Ava Hudson la escorts de lujo

Ava Hudson es una escorts de lujo pero en sitio web se describe como una, “estudiante, profesora de yoga, viajera y escritora”, pero se define sobre todo como trabajadora del sexo. Y es una de las más exitosas de San Francisco. Según explica su agente Andre Shakti en una entrevista en ‘Mel’, solo atiende a los clientes más ricos y exclusivos aquellos que pueden pagar 600 dólares por un encuentro de hora y media con ella que pasan su exigente proceso de selección: ni siquiera habla con ellos por teléfono hasta que un asistente realiza una verificación detallada de sus antecedentes, que incluye llamar a sus referencias.

Hudson es consciente de que su trabajo es excepcional en la industria. No está de más recordar que la gran mayoría de las mujeres que ejercen la prostitución son pobres, inmigrantes e indocumentadas. La escorts de lujo californiana, sin embargo, es de piel blanca, joven y tiene educación universitaria, algo que le permite cobrar tarifas excepcionalmente elevadas. Pero, pese a las pésimas condiciones de la mayoría de sus colegas, o quizás debido a ello, insiste en luchar por el reconocimiento del trabajo sexual como una profesión legítima.

Las cosas realmente escandalosas suceden cuando los profesionales del sexo se reúnen con otros profesionales del sexo

Ava Hudson comenta que cuando regresó a Canadá después de la universidad, era muy difícil conseguir un trabajo estable, incluso para un graduado de la Ivy League. Después de solicitar numerosos puestos de trabajo para los que estaba demasiado cualificada, y no obtener respuesta, uno de mis amantes me sugirió que podría ser “el momento” de recurrir al trabajo sexual. Cuando me di cuenta, estaba trabajando en una “sala de masajes” ilegal del centro de la ciudad. Esa experiencia fue muy dura. Al final, terminé siendo despedida de ese trabajo porque intenté sindicalizar a las mujeres.

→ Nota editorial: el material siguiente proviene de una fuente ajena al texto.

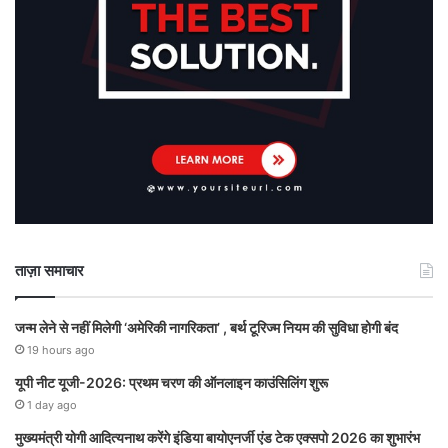
ताज़ा समाचार
जन्म लेने से नहीं मिलेगी ‘अमेरिकी नागरिकता’ , बर्थ टूरिज्म नियम की सुविधा होगी बंद
19 hours ago
यूपी नीट यूजी-2026: प्रथम चरण की ऑनलाइन काउंसिलिंग शुरू
1 day ago
मुख्यमंत्री योगी आदित्यनाथ करेंगे इंडिया बायोएनर्जी एंड टेक एक्सपो 2026 का शुभारंभ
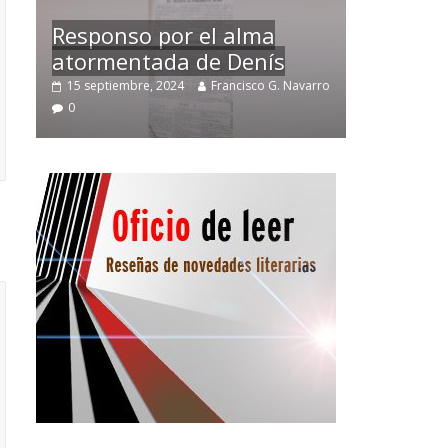
Temprano oficio de lector
varro
2 noviembre, 2024
Francisco G. Navarro
0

Había estado queriendo probar el trabajo de dominatrix por un tiempo, así que cuando dejé la sala de masajes me dediqué a ello durante unos años, trabajando en múltiples sitios por todo Toronto. ¡Era una locura! El trabajo era intermitente pero intenso – un semana estaba volando a Florida para comer en la mansión de Versace, y la siguiente semana era silencio radiofónico total. Cuanto más avanzaba en la industria del sexo, menos miedo tenía de ella.

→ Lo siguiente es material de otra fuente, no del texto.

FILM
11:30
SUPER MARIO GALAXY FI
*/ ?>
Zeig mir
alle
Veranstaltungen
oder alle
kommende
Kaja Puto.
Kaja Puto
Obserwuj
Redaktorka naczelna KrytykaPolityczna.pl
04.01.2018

“Tenía mi propio chófer que me recogía y me llevaba a cualquier parte de la ciudad y veía a mis clientes en los hoteles y las viviendas más elegantes”, explica Hudson, la escorts de lujo. “Pero a pesar de las excelentes condiciones de trabajo, tras pasar algún tiempo en la agencia entendí que podía sacar más beneficios financieros si me lo montaba por mi cuenta”.

Amores y lujos

La escorts de lujo asegura concebir las sesiones de forma algo distinta a como imaginamos los encuentros con una prostituta (durante la entrevista evita usar la palabra prostituta): “Normalmente disfruto de una buena comida y conversación con los clientes al comenzar la sesión. Literatura, arte, filosofía… Casi cualquier cosa menos política. El cerebro es el mayor órgano sexual, si puedes estimular mi mente, entonces cautivas mi cuerpo”.

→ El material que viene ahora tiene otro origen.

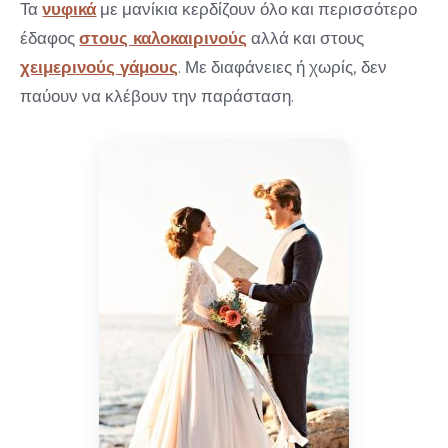
Τα
νυφικά
με μανίκια κερδίζουν όλο και περισσότερο
έδαφος
στους καλοκαιρινούς
αλλά και στους
χειμερινούς γάμους
. Με διαφάνειες ή χωρίς, δεν
παύουν να κλέβουν την παράσταση.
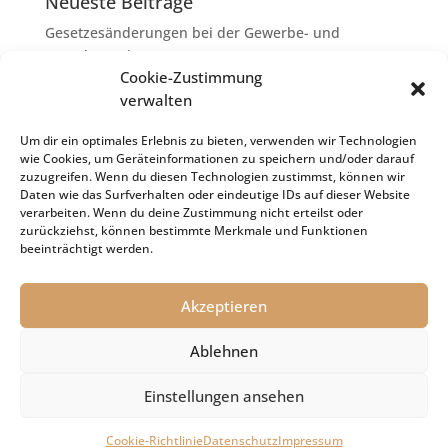
Neueste Beiträge
Gesetzesänderungen bei der Gewerbe- und
Grunderwerbsteuer
Cookie-Zustimmung
Erbschaftsteuer: Rechtsanwaltskosten bei Streit über
verwalten
Erbauseinandersetzung als
Nachlassverbindlichkeiten
Um dir ein optimales Erlebnis zu bieten, verwenden wir Technologien
wie Cookies, um Geräteinformationen zu speichern und/oder darauf
Umsatzsteuer-Umrechnungskurse Juli 2026
zuzugreifen. Wenn du diesen Technologien zustimmst, können wir
Keine Steuerfreiheit eines sog. Konfusionsgewinns
Daten wie das Surfverhalten oder eindeutige IDs auf dieser Website
verarbeiten. Wenn du deine Zustimmung nicht erteilst oder
bei Mutterkapitalgesellschaft
zurückziehst, können bestimmte Merkmale und Funktionen
Schenkungsteuer: Zinssatz von 5,5 % für die
beeinträchtigt werden.
Bewertung von Leibrenten verfassungsgemäß
Akzeptieren
Ablehnen
Impressum
Datenschutz
Cookie-Richtlinie (EU)
Einstellungen ansehen
© 2021 Kanzlei Dr. Holger Sachs
Cookie-Richtlinie
Datenschutz
Impressum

Aunque Hudson es muy optimista con su profesión, no todo es maravilloso. La joven que pertenece al selecto grupo de escorts de lujo, reconoce que este tipo de trabajo cambia la forma en que se viven las relaciones personales: “Que te paguen por hacer el amor ciertamente cambia algunas cosas. Lo más importante es que empecé a valorar mucho más el sexo que tengo en mi vida personal. Me he hecho más selectiva y refinada en la elección de mis amantes.

¿Qué pueden ofrecerme que no sea dinero o sexo? ¿Me siento segura siendo juguetona? Me comprometo menos ahora que cuando no trabajaba en esto. Me ha llevado a profundizar más en mis relaciones personales comprometidas y a una mayor ligereza en mis rollos casuales”.